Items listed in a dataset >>
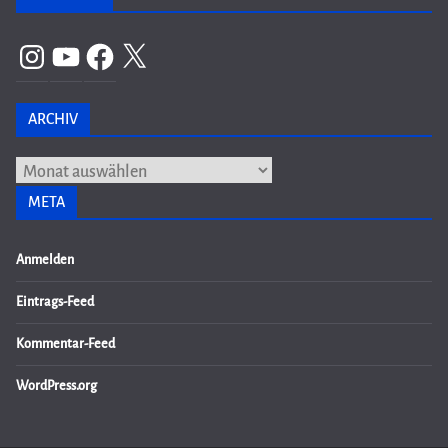
Instagram
YouTube
Facebook
X
ARCHIV
Archiv
META
Anmelden
Eintrags-Feed
Kommentar-Feed
WordPress.org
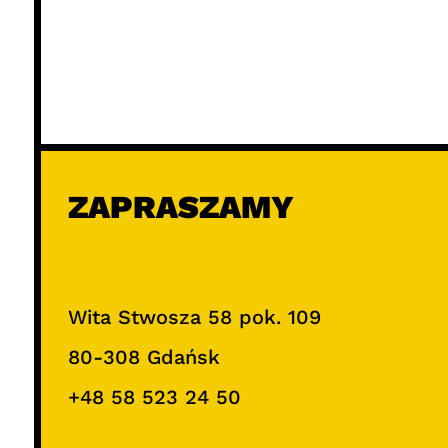
ZAPRASZAMY
Wita Stwosza 58 pok. 109
80-308 Gdańsk
+48 58 523 24 50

Exercise >>
A word-for-word copy of the records above is needed, pictures excluded.

Result for this task >>
Instagram
YouTube
Facebook
X
ARCHIV
Archiv
META
Anmelden
Eintrags-Feed
Kommentar-Feed
WordPress.org
ZAPRASZAMY
Wita Stwosza 58 pok. 109
80-308 Gdańsk
+48 58 523 24 50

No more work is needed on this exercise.